### RAW RECORDS

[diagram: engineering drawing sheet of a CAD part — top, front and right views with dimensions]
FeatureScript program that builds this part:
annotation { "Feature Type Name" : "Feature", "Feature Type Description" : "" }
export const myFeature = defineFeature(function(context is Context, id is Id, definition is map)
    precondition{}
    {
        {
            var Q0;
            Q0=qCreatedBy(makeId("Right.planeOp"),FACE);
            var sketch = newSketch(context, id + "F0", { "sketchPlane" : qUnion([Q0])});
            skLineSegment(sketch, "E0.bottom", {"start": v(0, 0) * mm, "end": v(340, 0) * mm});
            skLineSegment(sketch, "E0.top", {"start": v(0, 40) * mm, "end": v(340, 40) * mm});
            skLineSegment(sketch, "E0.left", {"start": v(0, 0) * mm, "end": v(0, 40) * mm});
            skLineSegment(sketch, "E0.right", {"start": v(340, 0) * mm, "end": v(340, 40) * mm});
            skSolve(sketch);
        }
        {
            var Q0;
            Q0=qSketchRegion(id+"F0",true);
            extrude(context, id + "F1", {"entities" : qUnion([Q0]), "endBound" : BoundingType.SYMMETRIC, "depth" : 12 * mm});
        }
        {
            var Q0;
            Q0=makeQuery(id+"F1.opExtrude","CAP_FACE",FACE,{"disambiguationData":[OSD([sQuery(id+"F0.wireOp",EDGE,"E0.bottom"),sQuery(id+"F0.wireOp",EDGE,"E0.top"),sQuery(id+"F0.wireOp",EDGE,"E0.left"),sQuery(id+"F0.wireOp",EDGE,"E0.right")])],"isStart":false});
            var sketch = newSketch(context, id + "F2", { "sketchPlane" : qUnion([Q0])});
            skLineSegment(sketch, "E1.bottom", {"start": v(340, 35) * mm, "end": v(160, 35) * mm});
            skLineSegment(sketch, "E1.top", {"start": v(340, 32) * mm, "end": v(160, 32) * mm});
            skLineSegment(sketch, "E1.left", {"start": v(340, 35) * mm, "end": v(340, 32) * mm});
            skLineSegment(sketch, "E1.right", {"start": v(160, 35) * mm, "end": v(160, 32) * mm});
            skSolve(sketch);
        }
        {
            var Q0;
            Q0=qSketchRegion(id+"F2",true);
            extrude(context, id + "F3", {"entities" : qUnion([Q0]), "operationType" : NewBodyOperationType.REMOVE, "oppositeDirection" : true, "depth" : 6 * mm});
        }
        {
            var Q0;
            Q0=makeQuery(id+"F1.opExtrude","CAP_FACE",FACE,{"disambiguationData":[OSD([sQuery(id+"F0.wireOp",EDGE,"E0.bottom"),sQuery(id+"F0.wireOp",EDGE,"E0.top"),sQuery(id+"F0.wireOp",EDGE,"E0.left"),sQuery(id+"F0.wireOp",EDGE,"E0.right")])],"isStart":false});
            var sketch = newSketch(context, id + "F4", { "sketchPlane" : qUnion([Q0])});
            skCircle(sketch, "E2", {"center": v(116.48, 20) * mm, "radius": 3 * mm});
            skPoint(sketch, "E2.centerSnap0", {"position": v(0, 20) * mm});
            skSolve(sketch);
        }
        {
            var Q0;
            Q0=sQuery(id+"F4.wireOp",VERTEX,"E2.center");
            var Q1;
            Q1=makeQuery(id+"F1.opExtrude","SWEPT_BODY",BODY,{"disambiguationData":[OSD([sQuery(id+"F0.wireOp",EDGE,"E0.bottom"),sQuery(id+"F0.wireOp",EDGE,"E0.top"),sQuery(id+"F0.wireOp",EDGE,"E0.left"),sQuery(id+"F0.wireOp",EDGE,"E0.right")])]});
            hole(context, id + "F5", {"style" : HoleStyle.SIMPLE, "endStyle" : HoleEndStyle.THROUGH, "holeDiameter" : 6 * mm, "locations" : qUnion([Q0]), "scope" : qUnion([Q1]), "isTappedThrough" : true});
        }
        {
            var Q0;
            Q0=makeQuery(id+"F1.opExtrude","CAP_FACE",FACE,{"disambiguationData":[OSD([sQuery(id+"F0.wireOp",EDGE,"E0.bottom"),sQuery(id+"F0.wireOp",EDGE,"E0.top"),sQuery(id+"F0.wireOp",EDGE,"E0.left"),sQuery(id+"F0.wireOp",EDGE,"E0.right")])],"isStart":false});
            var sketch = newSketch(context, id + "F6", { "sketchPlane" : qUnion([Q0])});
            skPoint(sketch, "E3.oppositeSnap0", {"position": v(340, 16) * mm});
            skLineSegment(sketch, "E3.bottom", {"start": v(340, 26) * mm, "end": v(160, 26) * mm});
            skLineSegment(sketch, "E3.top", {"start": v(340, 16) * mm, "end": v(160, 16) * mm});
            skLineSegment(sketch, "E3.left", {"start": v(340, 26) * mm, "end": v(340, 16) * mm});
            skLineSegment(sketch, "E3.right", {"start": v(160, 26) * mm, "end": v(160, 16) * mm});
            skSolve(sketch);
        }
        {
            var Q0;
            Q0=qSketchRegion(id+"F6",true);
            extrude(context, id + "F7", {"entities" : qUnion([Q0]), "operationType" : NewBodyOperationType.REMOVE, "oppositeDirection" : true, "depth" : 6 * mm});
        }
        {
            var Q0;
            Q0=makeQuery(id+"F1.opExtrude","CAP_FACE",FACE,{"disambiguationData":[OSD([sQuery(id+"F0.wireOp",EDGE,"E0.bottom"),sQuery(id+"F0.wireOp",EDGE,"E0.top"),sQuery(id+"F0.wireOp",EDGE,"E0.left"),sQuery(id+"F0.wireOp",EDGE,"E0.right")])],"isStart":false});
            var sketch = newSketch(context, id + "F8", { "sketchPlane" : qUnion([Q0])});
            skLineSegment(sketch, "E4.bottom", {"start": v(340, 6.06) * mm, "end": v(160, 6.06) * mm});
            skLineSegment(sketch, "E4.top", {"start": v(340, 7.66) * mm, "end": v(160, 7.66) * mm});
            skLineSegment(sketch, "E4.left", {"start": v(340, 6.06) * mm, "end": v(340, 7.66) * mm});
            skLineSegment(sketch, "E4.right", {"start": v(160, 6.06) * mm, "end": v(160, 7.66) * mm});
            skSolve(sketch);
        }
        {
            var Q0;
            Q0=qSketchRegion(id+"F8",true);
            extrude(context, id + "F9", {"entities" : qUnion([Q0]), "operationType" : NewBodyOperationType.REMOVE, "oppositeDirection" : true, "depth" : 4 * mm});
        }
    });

######

▶ **INSTRUCTION**
From the entries above, copy every line that contains the word "position".

▶ **ANSWER FOR THIS EXERCISE**
            skPoint(sketch, "E2.centerSnap0", {"position": v(0, 20) * mm});
            skPoint(sketch, "E3.oppositeSnap0", {"position": v(340, 16) * mm});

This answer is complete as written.